Behind the Mask: Artists in the GDR
The self-expression of artists was the dominant topic of painting in the German Democratic Republic. All facets of this subject were explored for the first time in this exhibition.
Artists in the GDR were caught between providing a role model and retreating into seclusion, between operating within a prescribed collective and pursuing creative individuality. How did they reflect the way they saw their profession and their own take on the official mission to educate the public? This exhibition brought together works of art that in self-portraits and group portraits, role projections, and studio scenes illustrated the critical gaze they turned upon themselves.
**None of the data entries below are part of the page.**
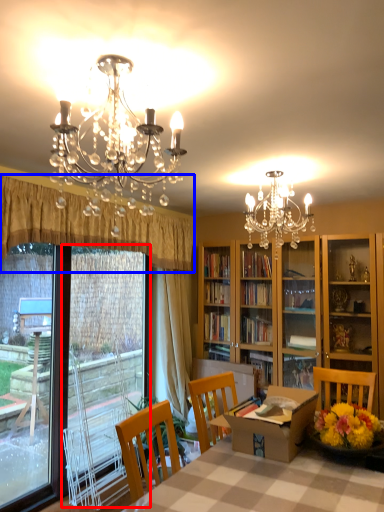
Question: Which of the following is the farthest to the observer, screen door (highlighted by a red box) or curtain (highlighted by a blue box)?

Choices:
 (A) screen door
 (B) curtain

Answer: (A)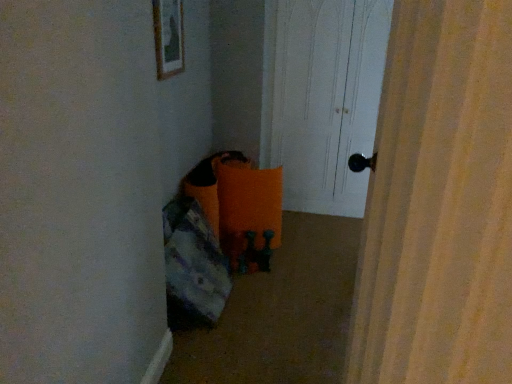
Question: Is matte wooden picture frame at upper center further to camera compared to white wood door at center?

Choices:
 (A) yes
 (B) no

Answer: (B)

Question: Considering the relative sizes of matte wooden picture frame at upper center and white wood door at center in the image provided, is matte wooden picture frame at upper center wider than white wood door at center?

Choices:
 (A) no
 (B) yes

Answer: (A)

Question: Is matte wooden picture frame at upper center positioned in front of white wood door at center?

Choices:
 (A) no
 (B) yes

Answer: (B)

Question: Considering the relative sizes of matte wooden picture frame at upper center and white wood door at center in the image provided, is matte wooden picture frame at upper center smaller than white wood door at center?

Choices:
 (A) no
 (B) yes

Answer: (B)

Question: Can you confirm if matte wooden picture frame at upper center is taller than white wood door at center?

Choices:
 (A) yes
 (B) no

Answer: (B)

Question: Considering the relative sizes of matte wooden picture frame at upper center and white wood door at center in the image provided, is matte wooden picture frame at upper center bigger than white wood door at center?

Choices:
 (A) yes
 (B) no

Answer: (B)

Question: Is white wood door at center far from orange fabric bean bag at lower left?

Choices:
 (A) yes
 (B) no

Answer: (A)

Question: Is white wood door at center oriented away from orange fabric bean bag at lower left?

Choices:
 (A) no
 (B) yes

Answer: (A)

Question: Can you confirm if white wood door at center is wider than orange fabric bean bag at lower left?

Choices:
 (A) no
 (B) yes

Answer: (B)

Question: From a real-world perspective, is white wood door at center below orange fabric bean bag at lower left?

Choices:
 (A) no
 (B) yes

Answer: (A)

Question: Can you confirm if white wood door at center is shorter than orange fabric bean bag at lower left?

Choices:
 (A) yes
 (B) no

Answer: (B)

Question: From a real-world perspective, is white wood door at center on orange fabric bean bag at lower left?

Choices:
 (A) yes
 (B) no

Answer: (A)

Question: From a real-world perspective, is matte wooden picture frame at upper center located beneath orange fabric bean bag at lower left?

Choices:
 (A) no
 (B) yes

Answer: (A)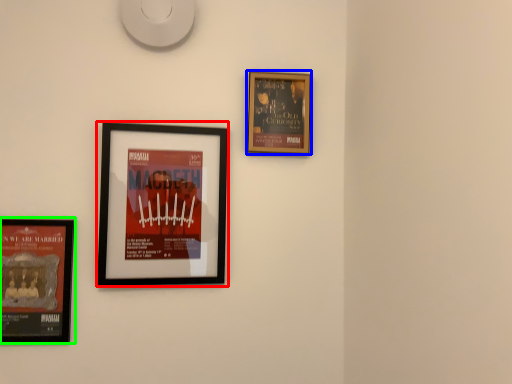
Question: Which is nearer to the picture frame (highlighted by a red box)? picture frame (highlighted by a blue box) or picture frame (highlighted by a green box).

Behind the Mask: Artists in the GDR was about the self-styling of artists as individuals from 1945 to 1989, presented through four generations in paintings, photographs, prints, drawings, collages, sculptures, and performances. It proved that art cannot be reduced to ideological ascriptions.
“Unavoidably, the theme of the artist in the GDR seems to invoke the opposition between the creative individual and the all-powerful state, given that East German cultural politics, with its mixture of sponsorship, repression, and prescriptions regarding both content and form, imposed narrow limits on artists. Despite the totality of bureaucratic oversight, despite state regulation and regimentation, some leeway for artistic self-realization did exist in the GDR.”
With this exhibition, the Museum Barberini began to explore the Hasso Plattner Collection of GDR art. Building on in-house holdings, the show brought together more than one hundred works by eighty artists, including loans from private collections as well as museums in Berlin, Dresden, Leipzig, and Halle. The selection included works by Karl-Heinz Adler, Strawalde (Jürgen Böttcher), Hartwig Ebersbach, Hermann Glöckner, Hans-Hendrik Grimmling , Bernhard Heisig, Wolfgang Mattheuer, Harald Metzkes, A. R. Penck, Stefan Plenkers, Evelyn Richter, Arno Rink, Willi Sitte, Werner Tübke, Elisabeth Voigt, Trak Wendisch, and the artist group Clara Mosch. The exhibition provoked extensive debates in the German media.
Retrospect
The exhibition, sponsored by Federal President Frank-Walter Steinmeier, illuminated the exhibited works in the tradition of European art and gave voice to a younger generation of researchers. Works were received on loan from institutions including the Nationalgalerie Berlin, the Brandenburgisches Landesmuseum für moderne Kunst, the Staatliche Kunstsammlungen Dresden, the Kunstmuseum Moritzburg, and the Museum der bildenden Künste Leipzig.